= Rilke Songs =

Song cycle by Peter Lieberson

Rilke Songs is a composition for mezzo-soprano and piano by the American composer Peter Lieberson. The work is set to poetry by the Bohemian-Austrian writer Rainer Maria Rilke. It was composed for Lieberson's wife Lorraine Hunt Lieberson, who gave the world premiere in Santa Fe, New Mexico on July 18, 2001. The piece was a finalist for the 2002 Pulitzer Prize for Music.

==Composition==
===Background===
Peter Lieberson was first exposed to the writing of Rainer Maria Rilke as child, recalling in the score program notes, "When I was growing up, my mother, whose first language was German, would often quote lines from Rilke. I have been drawn to his poetry ever since." Lieberson composed the songs specifically for his wife Lorraine Hunt Lieberson, remarking of Rilke's poetry:
I think of them as love songs even though the poems themselves are not overtly about love. They are about being childlike and open in 'O ihr Zärtlichen'; in 'Atmen, du unsichtbares Gedicht!,' about the breath being a complete exchange between our own essence and the universe, how the breath seems to go out into space like our wandering son; the mysterious way in which we might transform ourselves: "If drinking is bitter, turn yourself into wine (from 'Stiller Freund').

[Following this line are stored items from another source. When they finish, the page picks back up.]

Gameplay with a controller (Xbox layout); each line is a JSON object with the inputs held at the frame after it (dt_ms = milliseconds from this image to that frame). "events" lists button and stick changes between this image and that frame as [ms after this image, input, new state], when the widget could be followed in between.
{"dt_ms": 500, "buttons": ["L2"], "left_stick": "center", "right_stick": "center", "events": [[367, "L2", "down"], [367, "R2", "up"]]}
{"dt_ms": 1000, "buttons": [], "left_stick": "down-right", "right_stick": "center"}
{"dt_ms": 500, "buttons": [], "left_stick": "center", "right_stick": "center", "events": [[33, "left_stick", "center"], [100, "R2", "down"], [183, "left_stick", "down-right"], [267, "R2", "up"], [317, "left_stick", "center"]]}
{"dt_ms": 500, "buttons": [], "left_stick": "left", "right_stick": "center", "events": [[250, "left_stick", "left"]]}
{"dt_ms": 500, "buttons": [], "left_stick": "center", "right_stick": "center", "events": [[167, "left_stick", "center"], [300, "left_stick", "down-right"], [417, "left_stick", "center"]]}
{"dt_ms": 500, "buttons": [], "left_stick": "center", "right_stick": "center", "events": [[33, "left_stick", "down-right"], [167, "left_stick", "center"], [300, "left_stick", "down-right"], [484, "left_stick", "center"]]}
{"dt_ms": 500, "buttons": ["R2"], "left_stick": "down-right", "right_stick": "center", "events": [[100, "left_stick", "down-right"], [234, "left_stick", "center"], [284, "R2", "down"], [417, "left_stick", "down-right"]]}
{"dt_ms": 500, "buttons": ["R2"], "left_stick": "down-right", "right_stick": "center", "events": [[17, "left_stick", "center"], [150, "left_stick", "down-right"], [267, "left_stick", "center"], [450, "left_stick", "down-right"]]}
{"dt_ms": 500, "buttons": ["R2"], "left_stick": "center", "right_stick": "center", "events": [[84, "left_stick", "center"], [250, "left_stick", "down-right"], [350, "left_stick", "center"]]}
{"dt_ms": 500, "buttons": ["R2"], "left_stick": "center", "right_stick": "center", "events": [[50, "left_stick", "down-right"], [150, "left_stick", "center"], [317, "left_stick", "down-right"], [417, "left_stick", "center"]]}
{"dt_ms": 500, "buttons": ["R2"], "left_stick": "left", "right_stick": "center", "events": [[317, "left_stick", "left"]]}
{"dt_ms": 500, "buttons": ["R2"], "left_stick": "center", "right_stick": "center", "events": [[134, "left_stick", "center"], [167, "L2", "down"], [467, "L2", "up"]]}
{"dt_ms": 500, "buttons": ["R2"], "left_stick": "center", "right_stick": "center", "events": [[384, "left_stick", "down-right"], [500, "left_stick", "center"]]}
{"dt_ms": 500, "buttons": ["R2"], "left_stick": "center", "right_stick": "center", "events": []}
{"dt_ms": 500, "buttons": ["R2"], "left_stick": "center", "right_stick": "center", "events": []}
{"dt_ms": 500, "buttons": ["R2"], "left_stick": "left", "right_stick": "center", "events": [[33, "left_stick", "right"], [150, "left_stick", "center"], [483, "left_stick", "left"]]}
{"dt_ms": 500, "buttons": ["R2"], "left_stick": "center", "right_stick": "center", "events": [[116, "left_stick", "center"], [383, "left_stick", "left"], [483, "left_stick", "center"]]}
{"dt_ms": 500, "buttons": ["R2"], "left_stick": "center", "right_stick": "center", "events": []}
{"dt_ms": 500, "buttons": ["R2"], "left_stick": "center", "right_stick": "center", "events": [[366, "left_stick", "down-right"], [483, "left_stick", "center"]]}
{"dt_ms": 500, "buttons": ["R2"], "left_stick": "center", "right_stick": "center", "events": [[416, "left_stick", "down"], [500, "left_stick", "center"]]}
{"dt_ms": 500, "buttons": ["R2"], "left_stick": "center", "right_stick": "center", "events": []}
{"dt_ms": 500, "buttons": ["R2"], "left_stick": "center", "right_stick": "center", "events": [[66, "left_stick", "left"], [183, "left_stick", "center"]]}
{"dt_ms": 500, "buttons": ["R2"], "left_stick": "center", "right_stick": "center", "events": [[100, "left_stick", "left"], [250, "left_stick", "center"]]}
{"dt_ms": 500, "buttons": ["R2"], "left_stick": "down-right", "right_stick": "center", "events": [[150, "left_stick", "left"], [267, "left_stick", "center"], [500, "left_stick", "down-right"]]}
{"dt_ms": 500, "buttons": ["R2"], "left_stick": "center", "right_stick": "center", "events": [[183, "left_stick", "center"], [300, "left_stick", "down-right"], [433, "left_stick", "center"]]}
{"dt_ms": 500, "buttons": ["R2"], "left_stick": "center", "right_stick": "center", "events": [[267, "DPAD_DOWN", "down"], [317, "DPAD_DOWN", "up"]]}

To me these Rilkean insights are a gift of love.

===Structure===
Rilke Songs has a duration of roughly 18 minutes and is composed in five movements:

==Reception==
Hunt Lieberson's live recording of The Rilke Songs at the 2004 Ravinia Festival with Peter Serkin on piano was released on Bridge Records. James H. North, in his review for Fanfare magazine, wrote ""Lieberson’s straightforward music seems to equate simplicity with truth. Music and performance transport us into Rilke’s world and involve us in his musings; that the vocal line is lyrical and the voice beautiful is almost incidental." Robert Carl, in the same issue, stated "Composer Lieberson seizes the musical language of the period in which Rilke’s Sonnets were written, and makes his own version of Mahler, Strauss, Wolf, and Berg. Overall, the result is wonderful. At their best, these songs project an open, naturally breathing harmonic sense that seems rooted in traditional tonality, yet is not readily identifiable as that of any specific precedent."

Hunt Lieberson and Serkin recorded a studio version in 2005. Vivien Schweitzer reviewed this performance for The New York Times writing, "[Lieberson's] Rilke Songs, written for his wife, are intensely communicative works, combining atonality and tonality in the vivid piano part." She added, "Mr. Lieberson writes that he thinks of these pieces as 'love songs,' even though the poems are not specifically about love. Ms. Hunt Lieberson's radiant voice is expressive throughout her range, with its bright top notes, smoky lower register and elegant vibrato."